▶ [Work instruction]: Rewrite everything from the start of the records down to the line containing "left elbow: (1763, 756, -2)", with "Person at" changed to "Figure at" and nothing else altered. Leave out the pictures.

▶ [Records for this exercise]:

******

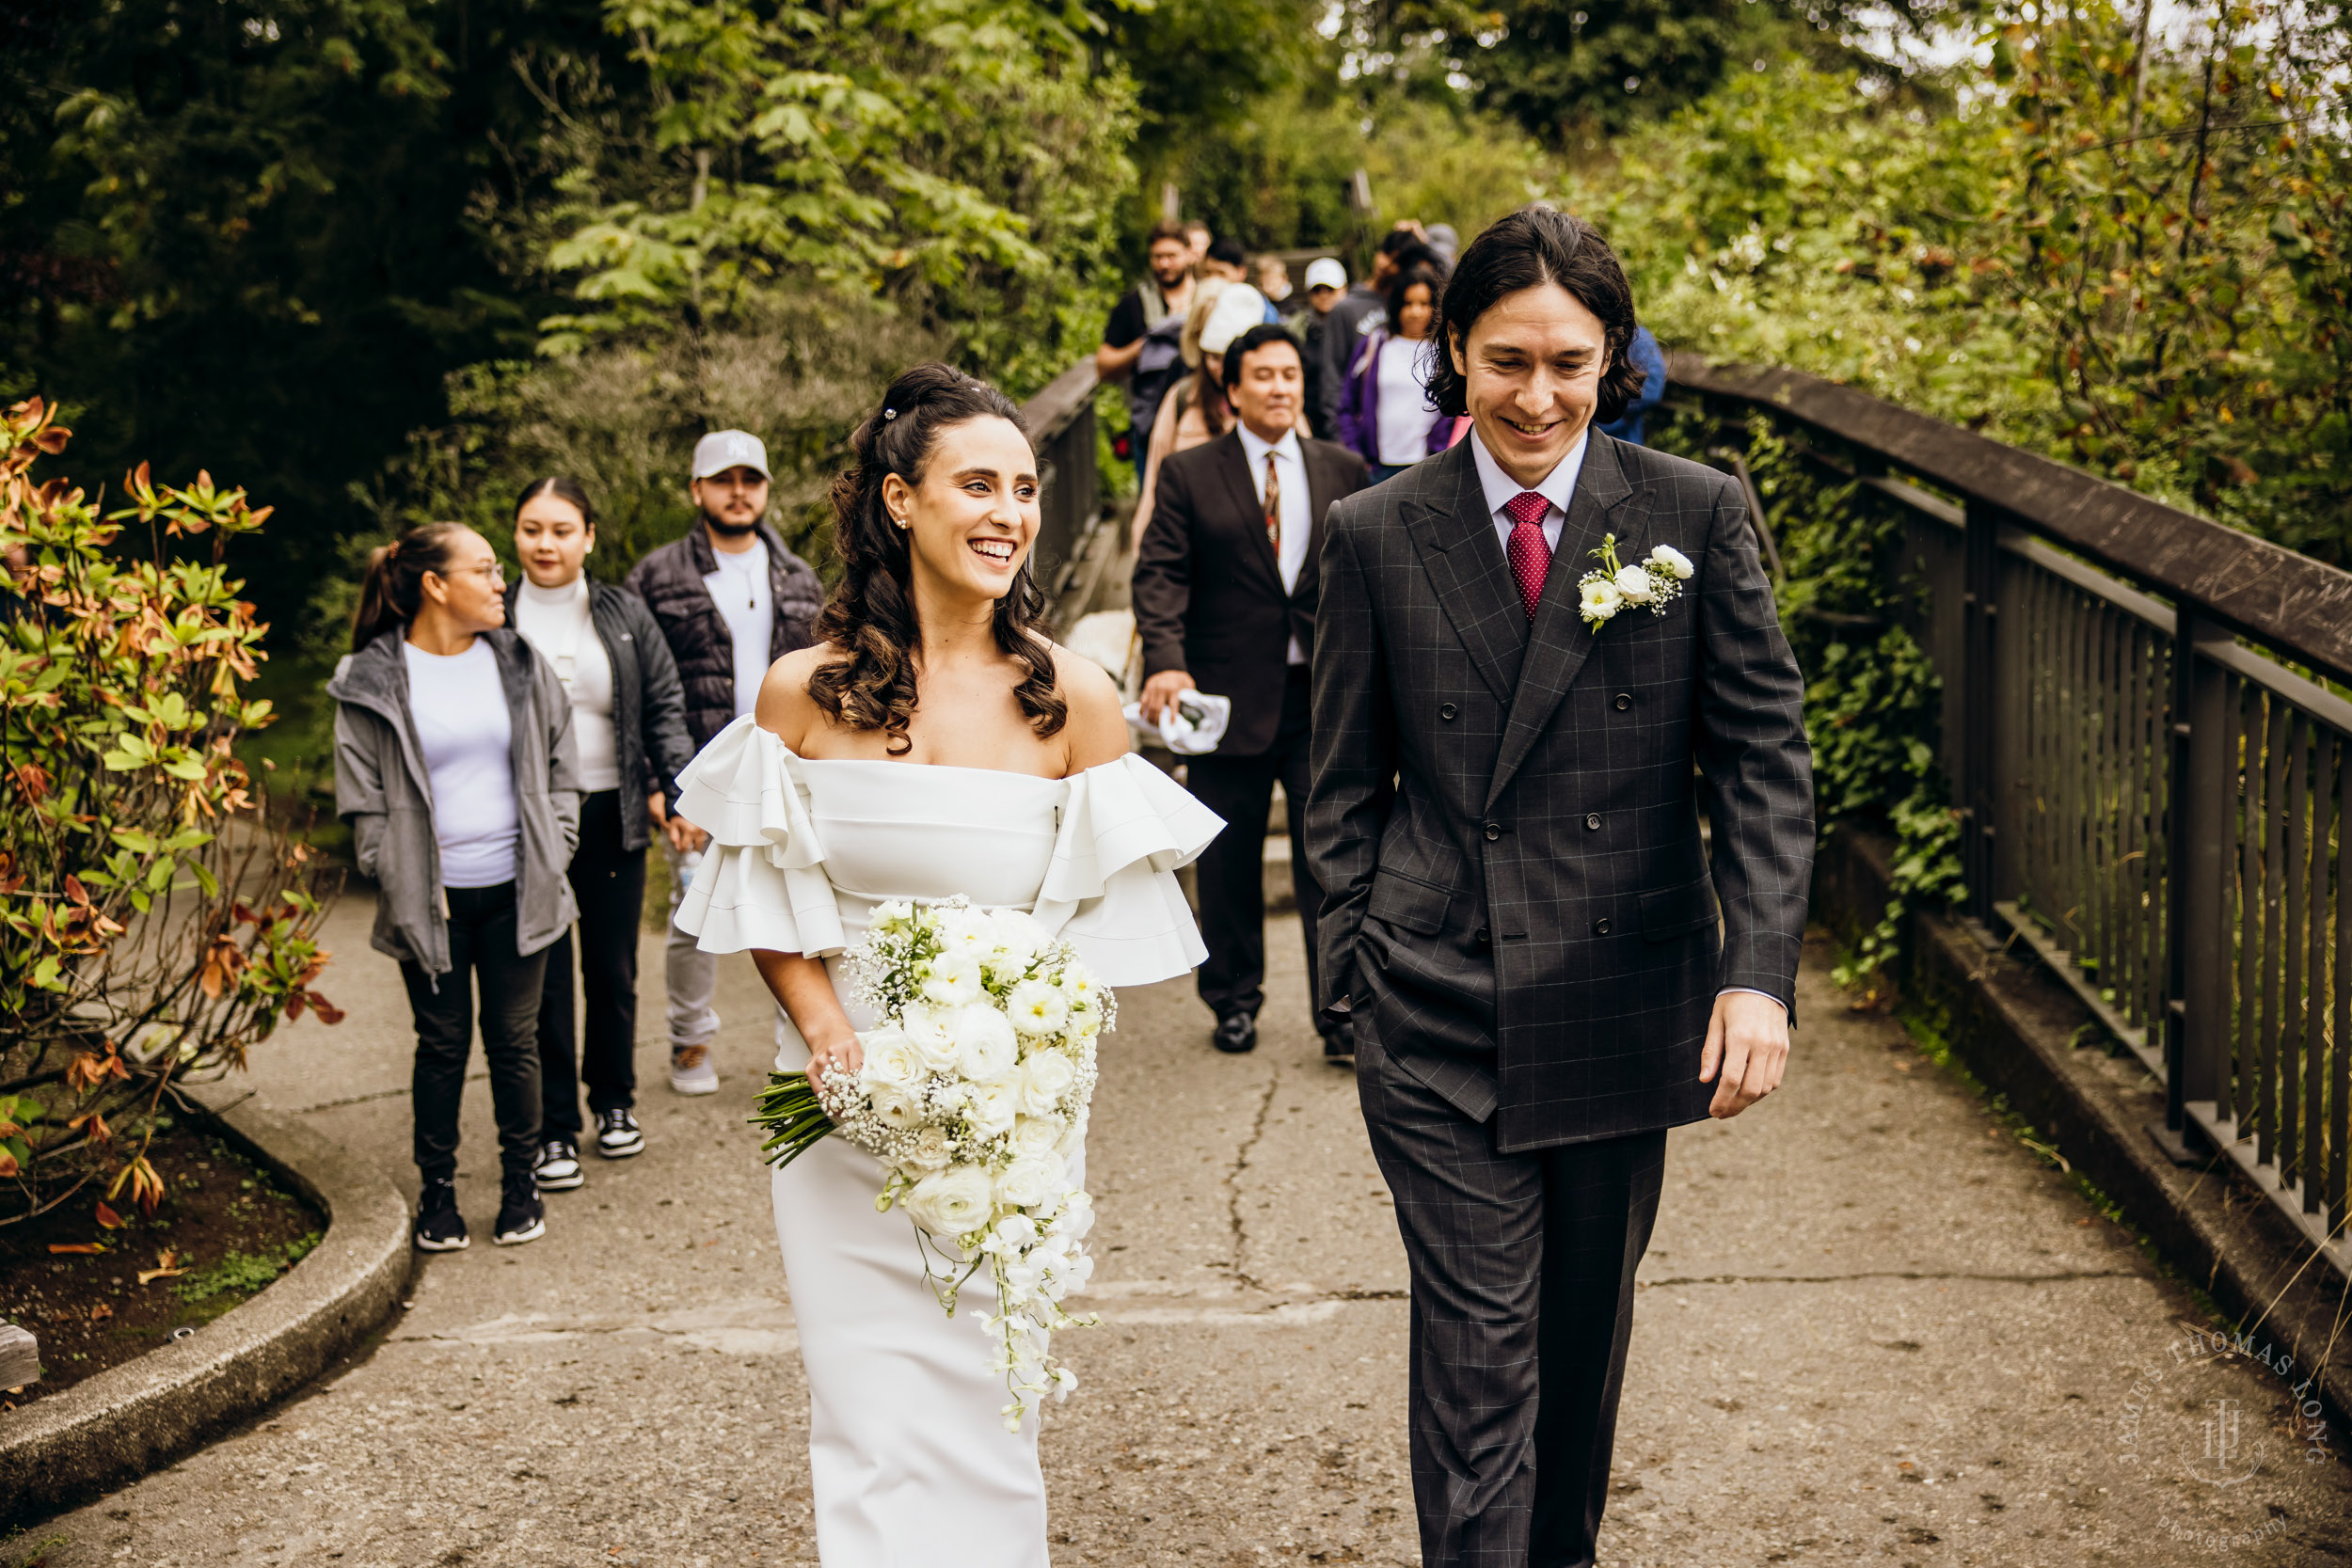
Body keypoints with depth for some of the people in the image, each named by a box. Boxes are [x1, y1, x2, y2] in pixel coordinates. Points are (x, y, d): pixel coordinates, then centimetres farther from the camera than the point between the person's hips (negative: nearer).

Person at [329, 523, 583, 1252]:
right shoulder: (372, 681, -4)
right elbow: (364, 799, -1)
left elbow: (560, 769, 12)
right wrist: (402, 883, -8)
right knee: (443, 1044, 6)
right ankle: (437, 1190, 20)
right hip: (432, 899, -2)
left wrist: (552, 854, 3)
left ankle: (520, 1181, 22)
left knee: (514, 1039, 8)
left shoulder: (520, 665, 5)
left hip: (515, 891, 2)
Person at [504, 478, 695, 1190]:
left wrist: (674, 784, -5)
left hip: (611, 816, 2)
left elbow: (664, 705, 8)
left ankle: (615, 1101, 30)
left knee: (613, 970, 11)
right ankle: (553, 1129, 10)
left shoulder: (624, 615, 5)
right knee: (544, 977, 0)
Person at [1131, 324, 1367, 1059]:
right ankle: (1233, 1004, 27)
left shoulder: (1342, 470, 8)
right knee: (1228, 867, 10)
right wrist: (1165, 662, -22)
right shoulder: (1189, 475, 1)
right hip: (1229, 696, -1)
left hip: (1324, 695, 1)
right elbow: (1160, 575, -7)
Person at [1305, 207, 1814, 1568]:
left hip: (1626, 1004, 1)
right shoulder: (1378, 536, 0)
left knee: (1587, 1331, 17)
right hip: (1439, 1012, -1)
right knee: (1477, 1344, -3)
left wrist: (1760, 970, -12)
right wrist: (1360, 972, 2)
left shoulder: (1696, 515, -2)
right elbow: (1348, 784, 7)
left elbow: (1763, 756, -2)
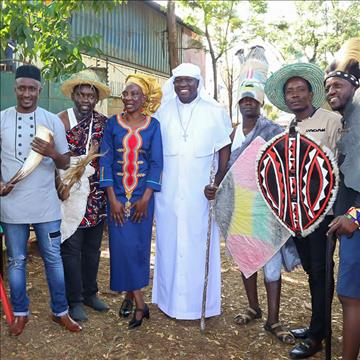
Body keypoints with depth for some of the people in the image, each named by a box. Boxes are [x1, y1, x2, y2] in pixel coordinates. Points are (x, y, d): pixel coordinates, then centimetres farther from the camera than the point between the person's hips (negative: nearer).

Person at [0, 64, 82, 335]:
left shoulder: (52, 120, 1)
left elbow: (65, 163, 4)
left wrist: (52, 153, -19)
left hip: (46, 204, 0)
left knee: (53, 258, 8)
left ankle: (61, 311, 23)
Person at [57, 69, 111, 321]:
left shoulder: (104, 123, 4)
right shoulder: (61, 120, -7)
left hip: (97, 197, 4)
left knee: (93, 247, 15)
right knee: (72, 249, 5)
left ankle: (90, 293, 31)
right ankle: (75, 301, 18)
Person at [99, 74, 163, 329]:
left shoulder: (153, 125, 1)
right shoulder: (113, 123, 2)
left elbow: (156, 162, -2)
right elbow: (106, 160, -1)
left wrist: (145, 198, -9)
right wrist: (113, 199, -8)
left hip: (143, 196, 0)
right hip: (117, 195, 1)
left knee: (139, 245, 5)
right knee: (122, 245, -3)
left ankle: (131, 296, 23)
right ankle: (139, 303, 8)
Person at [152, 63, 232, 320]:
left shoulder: (214, 112, 0)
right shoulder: (163, 112, 7)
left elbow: (225, 150, 1)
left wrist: (219, 183, -10)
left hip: (201, 192, -2)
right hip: (168, 192, 2)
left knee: (199, 245, 4)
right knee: (168, 244, 9)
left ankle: (199, 302, 19)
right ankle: (169, 299, 24)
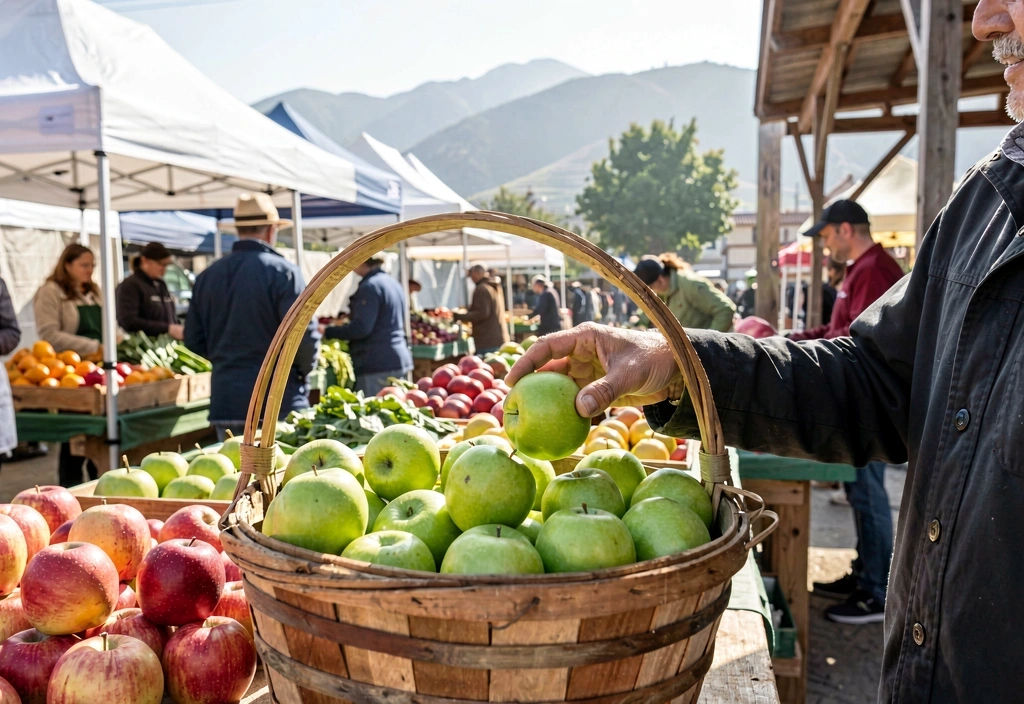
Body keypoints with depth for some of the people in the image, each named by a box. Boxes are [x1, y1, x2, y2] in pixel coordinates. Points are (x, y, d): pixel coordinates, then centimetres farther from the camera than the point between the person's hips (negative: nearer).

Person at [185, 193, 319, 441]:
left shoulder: (207, 276, 8)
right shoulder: (283, 271, -10)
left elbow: (193, 340, 11)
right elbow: (304, 334, -14)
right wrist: (302, 370, 4)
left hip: (225, 402, 5)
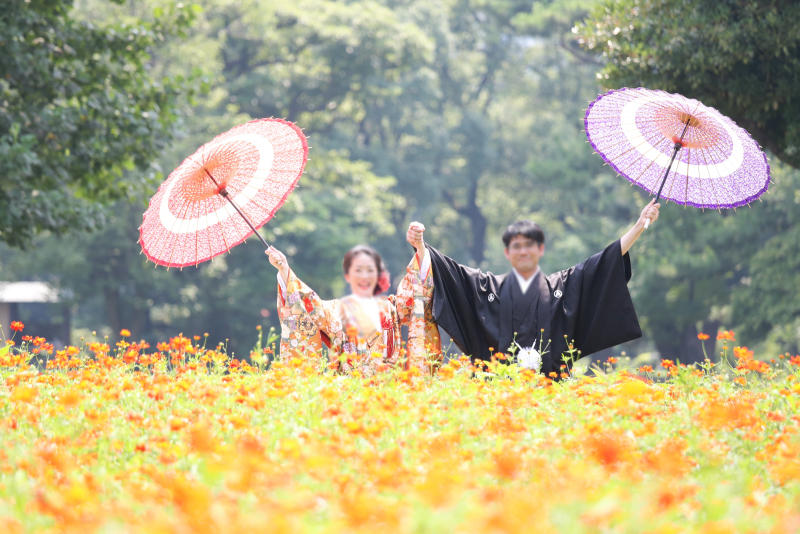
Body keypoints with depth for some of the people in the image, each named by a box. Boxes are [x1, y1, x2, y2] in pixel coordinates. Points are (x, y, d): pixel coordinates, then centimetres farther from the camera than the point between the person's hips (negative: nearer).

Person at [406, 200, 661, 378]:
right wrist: (421, 246, -3)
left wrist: (639, 226, 6)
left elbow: (606, 261, 12)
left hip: (551, 385, 0)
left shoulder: (562, 286, 14)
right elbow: (451, 271, 10)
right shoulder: (490, 287, 15)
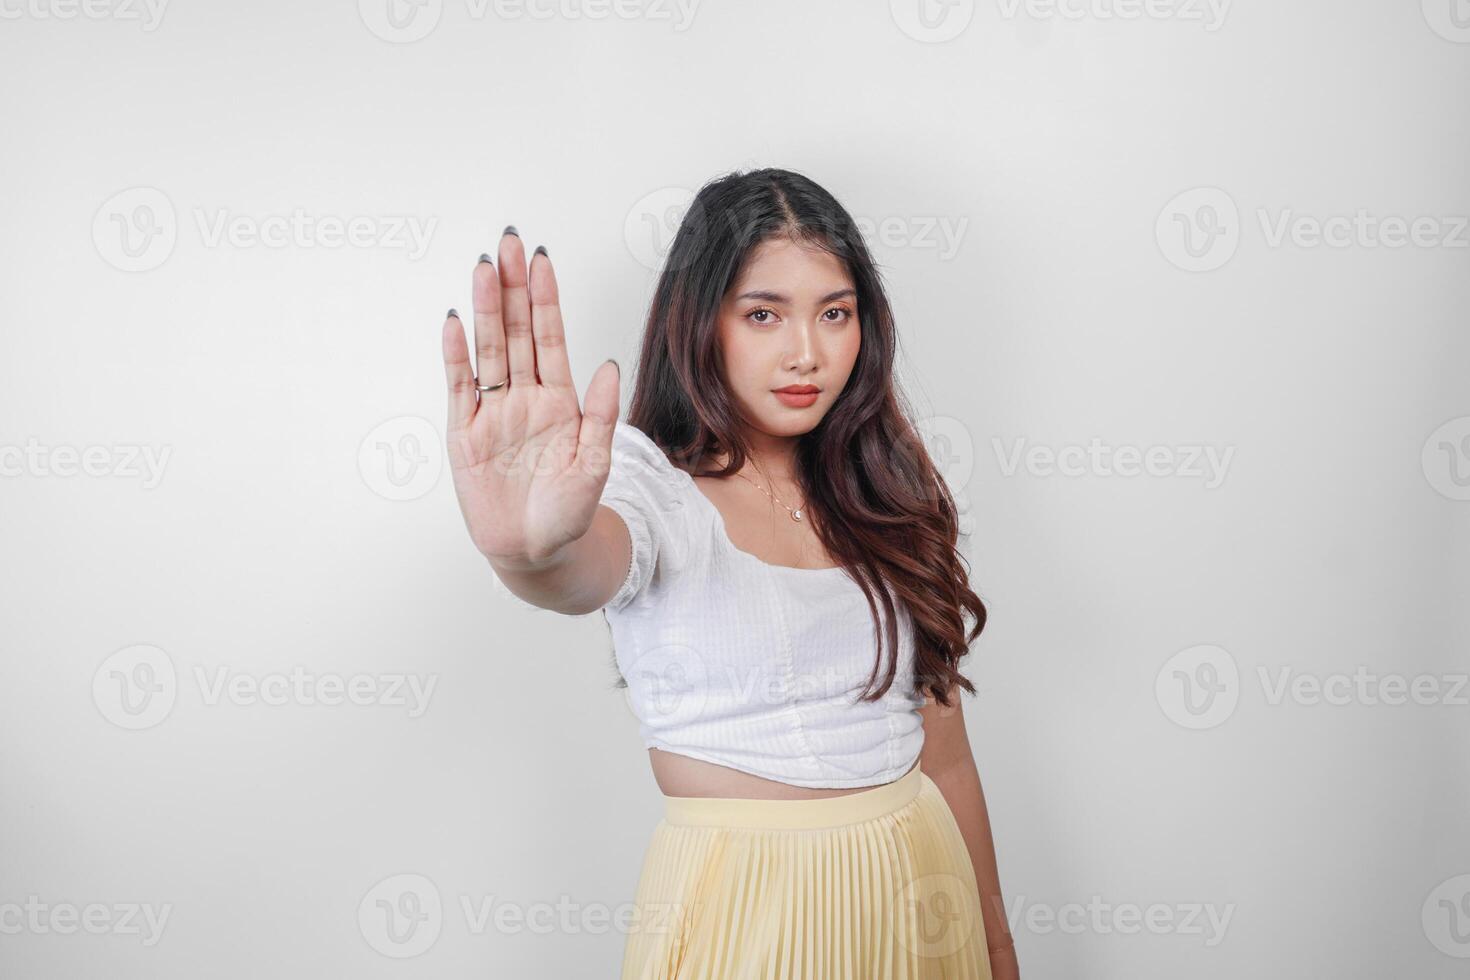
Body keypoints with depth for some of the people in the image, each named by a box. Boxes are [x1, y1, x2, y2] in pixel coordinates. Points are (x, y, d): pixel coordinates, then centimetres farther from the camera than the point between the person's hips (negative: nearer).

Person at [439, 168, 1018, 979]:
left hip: (919, 895, 5)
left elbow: (943, 749, 9)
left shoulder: (885, 498, 4)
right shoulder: (652, 479, -11)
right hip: (739, 910, -5)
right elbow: (592, 568, -36)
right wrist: (534, 548, -58)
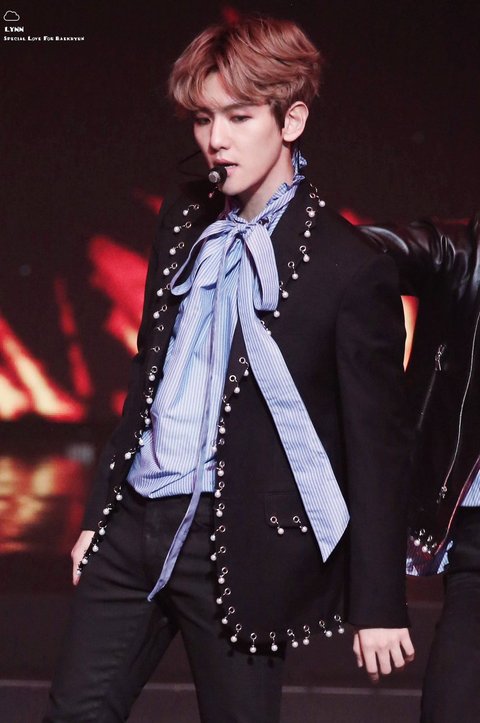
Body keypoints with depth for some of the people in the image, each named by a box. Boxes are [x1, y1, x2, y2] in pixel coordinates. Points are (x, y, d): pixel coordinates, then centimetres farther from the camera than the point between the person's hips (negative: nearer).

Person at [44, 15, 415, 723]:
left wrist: (378, 605, -7)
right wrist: (100, 513, 17)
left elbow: (377, 447, -9)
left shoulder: (350, 269, -12)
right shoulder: (182, 220, 8)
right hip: (134, 523, 6)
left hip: (238, 542, -6)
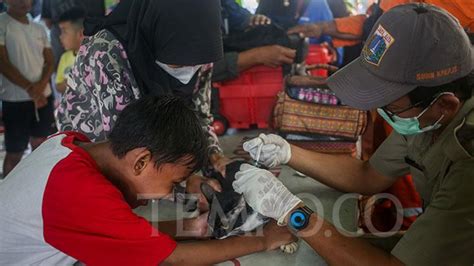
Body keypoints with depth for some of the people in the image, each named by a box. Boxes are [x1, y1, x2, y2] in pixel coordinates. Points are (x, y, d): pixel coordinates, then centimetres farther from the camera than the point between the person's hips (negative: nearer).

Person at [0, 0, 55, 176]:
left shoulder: (39, 29, 11)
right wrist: (30, 89, -18)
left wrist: (41, 85, -9)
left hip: (44, 96, 5)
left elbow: (49, 62, 10)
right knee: (14, 152, 2)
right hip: (15, 100, -5)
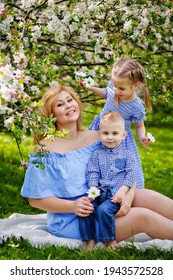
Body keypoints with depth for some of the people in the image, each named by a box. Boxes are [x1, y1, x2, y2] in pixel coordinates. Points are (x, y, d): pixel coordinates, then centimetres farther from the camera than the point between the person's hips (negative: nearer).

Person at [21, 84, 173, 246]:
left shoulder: (95, 137, 7)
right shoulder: (44, 149, -7)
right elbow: (35, 199, -7)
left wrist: (129, 195, -16)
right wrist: (73, 206, -21)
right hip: (70, 221, -5)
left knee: (148, 197, -20)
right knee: (142, 217, -24)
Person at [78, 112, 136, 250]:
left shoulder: (126, 155, 11)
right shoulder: (96, 155, 16)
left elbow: (130, 174, 1)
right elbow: (92, 174, 8)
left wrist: (122, 190, -13)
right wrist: (93, 188, -11)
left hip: (116, 194, -3)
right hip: (99, 193, 3)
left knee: (103, 209, -29)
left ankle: (110, 240, -12)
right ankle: (90, 239, -9)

******

▶ [Answer space]:
Body keypoints with depth for some of the people in the image, each named by a box. Boxes are [x1, y1, x2, y2] in pixel coordinates. Points are (x, y, d): pixel coordinates, then centimetres farther from the camera than the point between the person's hips (negative: nearer).

Figure at [329, 523, 583, 1252]:
right shoulder: (372, 681, -4)
right elbow: (364, 799, -1)
left elbow: (560, 769, 12)
right wrist: (402, 883, -8)
right knee: (443, 1044, 6)
right ankle: (437, 1190, 20)
right hip: (432, 899, -2)
left wrist: (552, 854, 3)
left ankle: (520, 1181, 22)
left knee: (514, 1039, 8)
left shoulder: (520, 665, 5)
left hip: (515, 891, 2)
Figure at [504, 478, 695, 1190]:
left wrist: (674, 784, -5)
left hip: (611, 816, 2)
left elbow: (664, 705, 8)
left ankle: (615, 1101, 30)
left knee: (613, 970, 11)
right ankle: (553, 1129, 10)
left shoulder: (624, 615, 5)
right knee: (544, 977, 0)
Figure at [1131, 324, 1367, 1059]:
right ankle: (1233, 1004, 27)
left shoulder: (1342, 470, 8)
right knee: (1228, 867, 10)
right wrist: (1165, 662, -22)
right shoulder: (1189, 475, 1)
right hip: (1229, 696, -1)
left hip: (1324, 695, 1)
right elbow: (1160, 575, -7)
Figure at [1305, 207, 1814, 1568]:
left hip: (1626, 1004, 1)
right shoulder: (1378, 536, 0)
left knee: (1587, 1331, 17)
right hip: (1439, 1012, -1)
right knee: (1477, 1344, -3)
left wrist: (1760, 970, -12)
right wrist: (1360, 972, 2)
left shoulder: (1696, 515, -2)
right elbow: (1348, 784, 7)
left elbow: (1763, 756, -2)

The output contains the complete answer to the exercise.